Despite an infinite horizon of rolling mountains and 27 types of trees dotting the fifth most forested state in the U.S., West Virginia was falling short. Instead of visiting the Mountain State to see fall foliage, travelers headed north to Maine, New Hampshire and Vermont—despite the fact that West Virginia was closer to mid-Atlantic cities like Philadelphia and Washington, D.C.
“For years we’ve been underfunded. … We haven’t been able to keep up with the advertising in our surrounding states, and I think West Virginia is a bit of an unknown,” said Chelsea Ruby, West Virginia’s tourism commissioner. “We are a hidden gem that’s close to everyone on the East Coast. … It’s just getting them here first.”
BVK, a Milwaukee creative agency, came up with a solution: Don’t tell travelers where they’re going.
“When you say those two words [West Virginia], some things come to mind that aren’t exactly positive. It’s had some rough times economically; socially, there’s a lot of unemployment. If you take the negative perceptions out of your head, it’s this unbelievably beautiful, mountainous country with authentic country with authentic people and music,” said Brian Ganther, a creative director at BVK. He’s made several trips to West Virginia with his team while working on the campaign.
Cue John Denver.
Funded by a $21 million advertising budget—triple that of 2018—digital billboards and city buses wrapped in pixellated ads around Washington, D.C. encouraged curious onlookers to go online and search “Destination Unknown,” where they’d be asked to apply for an all-expense-paid weekend trip—without knowing the final destination.
After receiving over 500 applications, 33 people were selected to board a bus at Union Station for the mystery trip, later revealed to be “Almost Heaven,” West Virginia.
According to an overnight visitor survey, 85% of visitors to the state were returning visitors. Since West Virginia Gov. Jim Justice upped the tourism budget, traveler spending in West Virginia has grown 9.9% in two years, more than double the national growth.
BVK followed and filmed the winners on their weekend trip and will use that footage in future advertising.

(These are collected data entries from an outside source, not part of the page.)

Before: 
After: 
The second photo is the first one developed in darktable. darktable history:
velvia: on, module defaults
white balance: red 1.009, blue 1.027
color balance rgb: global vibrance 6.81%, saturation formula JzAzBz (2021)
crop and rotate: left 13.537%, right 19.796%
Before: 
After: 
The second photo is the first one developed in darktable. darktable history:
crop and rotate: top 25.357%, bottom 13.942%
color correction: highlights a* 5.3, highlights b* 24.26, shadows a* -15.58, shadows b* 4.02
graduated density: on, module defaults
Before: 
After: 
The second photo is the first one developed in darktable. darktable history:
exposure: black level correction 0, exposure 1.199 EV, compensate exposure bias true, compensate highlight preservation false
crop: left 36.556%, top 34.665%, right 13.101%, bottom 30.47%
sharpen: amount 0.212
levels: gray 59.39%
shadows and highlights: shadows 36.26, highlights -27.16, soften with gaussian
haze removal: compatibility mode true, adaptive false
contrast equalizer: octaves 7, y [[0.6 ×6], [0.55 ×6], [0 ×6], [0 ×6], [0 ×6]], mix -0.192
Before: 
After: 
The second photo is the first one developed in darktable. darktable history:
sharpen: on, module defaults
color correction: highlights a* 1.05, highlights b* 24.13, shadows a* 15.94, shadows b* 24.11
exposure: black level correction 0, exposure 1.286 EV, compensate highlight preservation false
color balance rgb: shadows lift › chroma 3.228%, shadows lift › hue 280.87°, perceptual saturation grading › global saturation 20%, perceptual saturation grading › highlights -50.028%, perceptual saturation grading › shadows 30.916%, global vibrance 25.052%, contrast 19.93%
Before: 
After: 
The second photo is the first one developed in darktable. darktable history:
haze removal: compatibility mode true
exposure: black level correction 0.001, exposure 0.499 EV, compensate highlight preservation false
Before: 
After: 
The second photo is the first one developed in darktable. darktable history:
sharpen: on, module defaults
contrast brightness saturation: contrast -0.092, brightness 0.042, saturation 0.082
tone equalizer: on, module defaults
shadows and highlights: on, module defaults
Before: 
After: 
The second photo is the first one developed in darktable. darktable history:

The ads stayed up for a week until mid-October. While it’s too early to tell whether the state will reap the rewards of its stunt, West Virginia has followed up with all 500 hopeful applicants.
“We know we’re underdogs, and we’re OK with that because we know that when they come to West Virginia, they fall in love with the state and the keep on coming back, year after year,” added Ruby.